Gelişiminin tüm aşamalarında, insan her zaman dış dünyayla yakından bağlantılıdır, ancak uzun zamandır çevre üzerinde önemli bir etkisi olmamıştır. Oldukça sanayileşmiş bir toplumun ortaya çıkmasıyla, doğaya insan müdahalesi keskin bir şekilde arttı. Şu anda, Dünya'nın biyosferi sürekli artan bir antropojenik etkiye maruz kalmaktadır.

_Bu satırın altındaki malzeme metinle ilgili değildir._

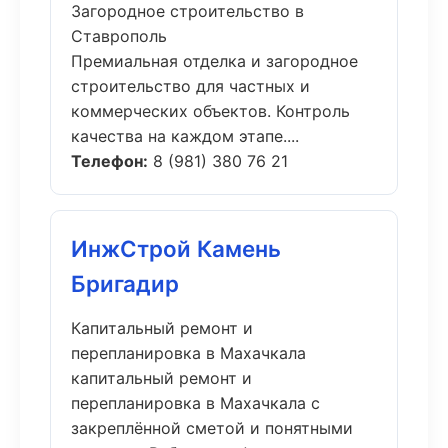
Загородное строительство в
Ставрополь
Премиальная отделка и загородное
строительство для частных и
коммерческих объектов. Контроль
качества на каждом этапе....
Телефон:
8 (981) 380 76 21
ИнжСтрой Камень
Бригадир
Капитальный ремонт и
перепланировка в Махачкала
капитальный ремонт и
перепланировка в Махачкала с
закреплённой сметой и понятными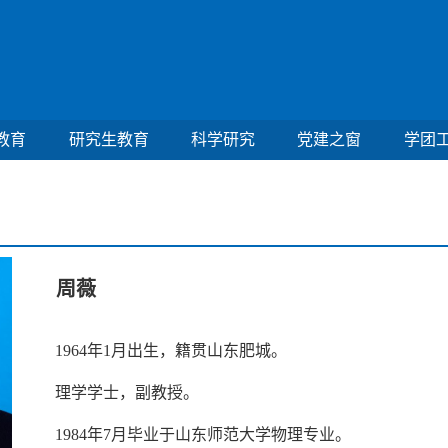
教育
研究生教育
科学研究
党建之窗
学团
周薇
1964年1月出生，籍贯山东肥城。
理学学士，副教授。
1984年7月毕业于山东师范大学物理专业。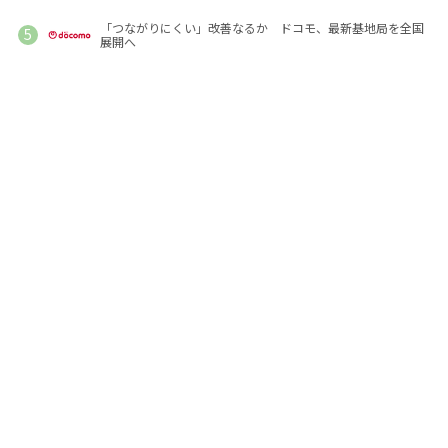
「つながりにくい」改善なるか ドコモ、最新基地局を全国
展開へ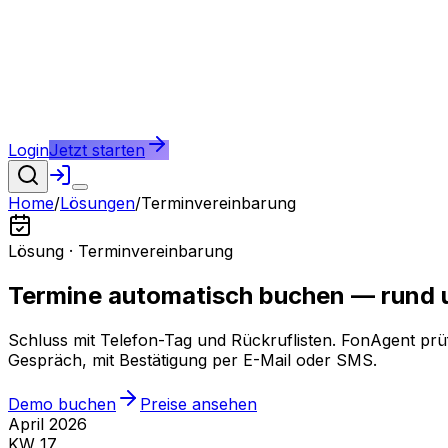
Login
Jetzt starten
Home
/
Lösungen
/
Terminvereinbarung
Lösung ·
Terminvereinbarung
Termine automatisch buchen — rund 
Schluss mit Telefon-Tag und Rückruflisten.
FonAgent prüf
Gespräch, mit Bestätigung per E-Mail oder SMS.
Demo buchen
Preise ansehen
April 2026
KW 17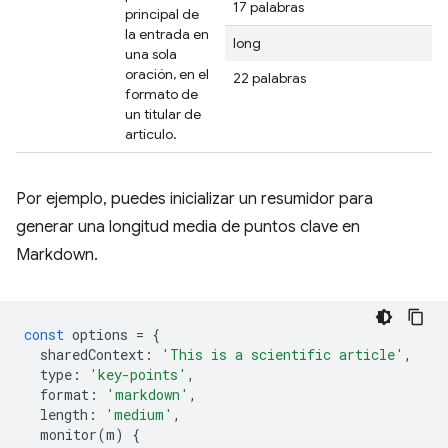
17 palabras
principal de
la entrada en
long
una sola
oración, en el
22 palabras
formato de
un titular de
artículo.
Por ejemplo, puedes inicializar un resumidor para
generar una longitud media de puntos clave en
Markdown.
const
options
=
{
sharedContext
:
'This is a scientific article'
,
type
:
'key-points'
,
format
:
'markdown'
,
length
:
'medium'
,
monitor
(
m
)
{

![Image Image](https://images.culturehatti.com/img/kultura-i-obshestvo/80/chto-i-kak-zagryaznyaet-vozduh.jpg)
Hava kirliliğinin ana kaynakları sanayi, ev tipi kazan daireleri ve ulaşımdır. Endüstriyel üretim en çok kirletir. Termik santraller, metalurji işletmeleri, kimyasal ve çimento fabrikaları - bu kurumların "yaşamsal faaliyetlerinin" ürünleri atmosferin bileşiminde önemli değişiklikler yapmaktadır. Endüstriyel ihtiyaçlar için yakıt yakılması, evlerin ısıtılması ve taşınması, evsel ve endüstriyel atıkların işlenmesi sonucunda zararlı gazlar havaya girer. Tüm kirleticiler birincil ve ikincil olarak ayrılır. Birincisi doğrudan atmosfere girer, ikincisi içinde kimyasal reaksiyonlar, örneğin su buharı ile oluşur. Zararlı atmosferik safsızlıklar karbon monoksit, kükürt ve kükürt anhidritleri, hidrojen sülfür ve karbon disülfür, azot oksitler, flor ve klor bileşikleridir. Bazı maddelerin yanması sonucu oluşurlar ve bu nedenle pirojenik kirleticiler olarak adlandırılırlar. Örneğin karbon monoksit, karbon içeren kimyasal bileşiklerin eksik yanması sırasında oluşur. Egzoz gazları ve endüstriyel emisyonlarla birlikte havaya girer. Karbon monoksit, atmosferin diğer bileşenleri ile aktif olarak reaksiyona girer, bir sera etkisi yaratmaya ve küresel sıcaklıkta bir artışa katkıda bulunur. Kükürt içeren yakıtların yanması sırasında veya kükürt cevherlerinin işlenmesi sırasında kükürt dioksit açığa çıkar (kükürt dioksit, kükürt dioksit). Oksidasyonu sırasında sülfürik anhidrit oluşur. Sonuçta, bu suda da çözülebilen asılı sülfürik asit parçacıkları yağmur suyuna düşer. Yağmur suyunda çözünen sülfürik asit toprağı asitleştirir ve solunum hastalıklarını şiddetlendirir. Bitkilerin yapraklarına yerleşir, üzerlerinde nekrotik lekeler bırakır. Termal enerji santralleri ve demir ve demir dışı metalurji işletmelerine her yıl on milyonlarca ton sülfür oksit salınır. Gazın yanı sıra atmosferin aerosol kirliliği de vardır. Aerosoller havada asılı katı ve sıvı parçacıklardır. Duman, sis, pus veya pus olarak algılanırlar. Bazı durumlarda, bu tür bileşenler canlı organizmalar için özellikle tehlikelidir ve ciddi hastalıklara neden olabilir. Aralarında çok miktarda organik toz bulunan yapay toz parçacıkları, insan faaliyetleri sırasında atmosfere büyük miktarlarda girer.